◆ **PROBLEM DESCRIPTION**:
Reproduce the entire listing below verbatim, but omit the pictures.

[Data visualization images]
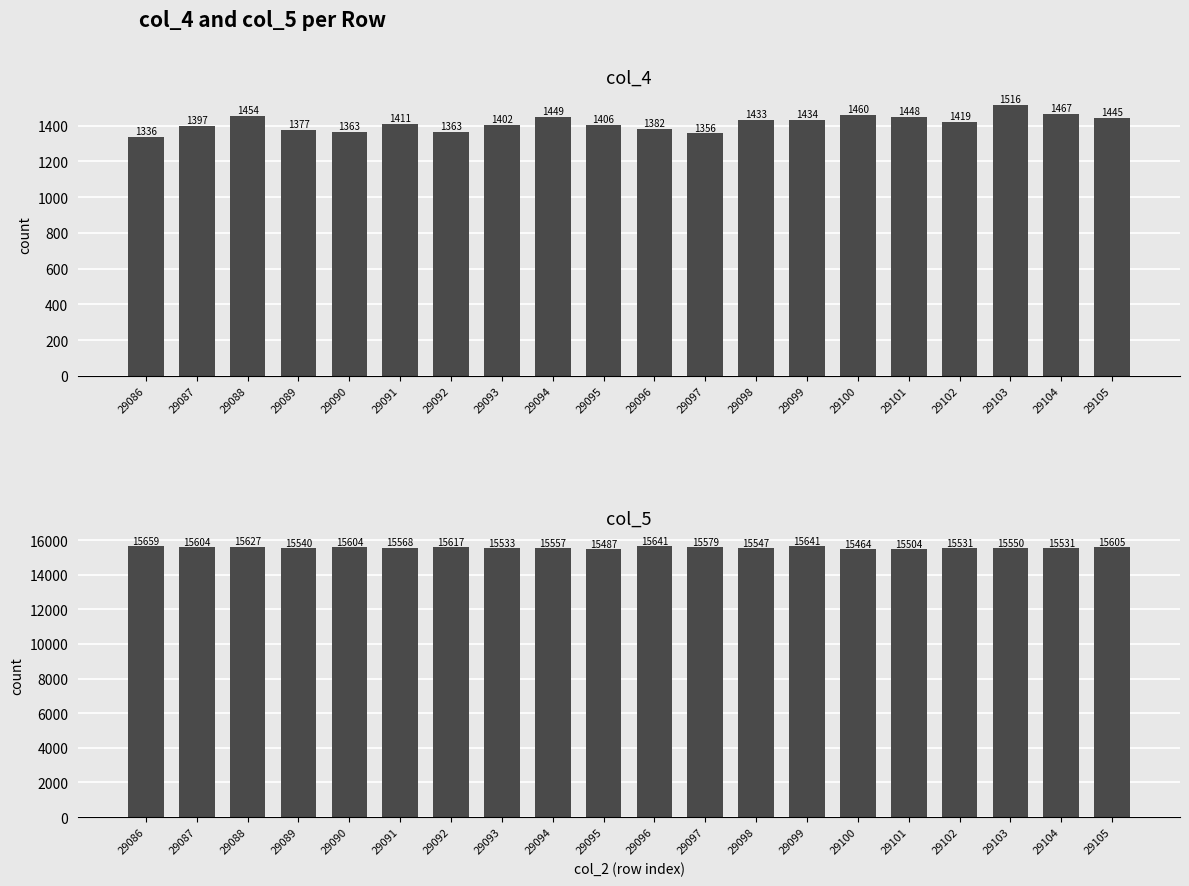

What is the spread (max minus min) of values at 29091?

14157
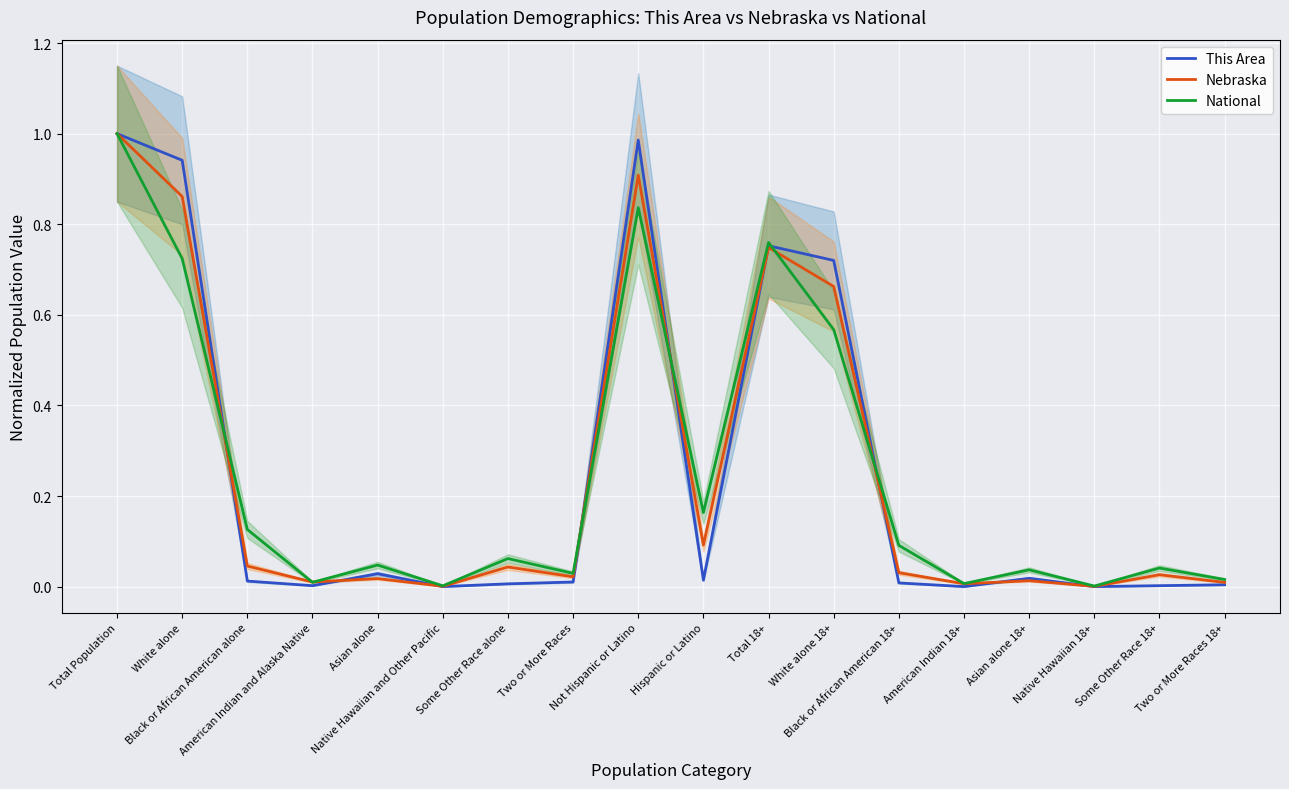

What is the sum of the This Area values at Black or African American alone and White alone 18+?

0.7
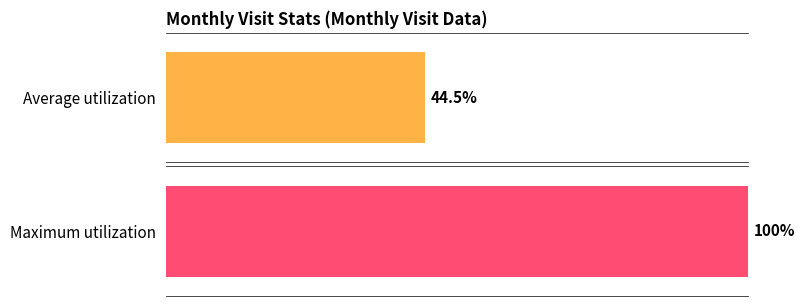

Is it true that the value at 2023-04 is 35?

False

◆ **FINAL ANSWER**:
What is the spread (max minus min) of values at 29091?

14157

What is the sum of the This Area values at Black or African American alone and White alone 18+?

0.7

Is it true that the value at 2023-04 is 35?

False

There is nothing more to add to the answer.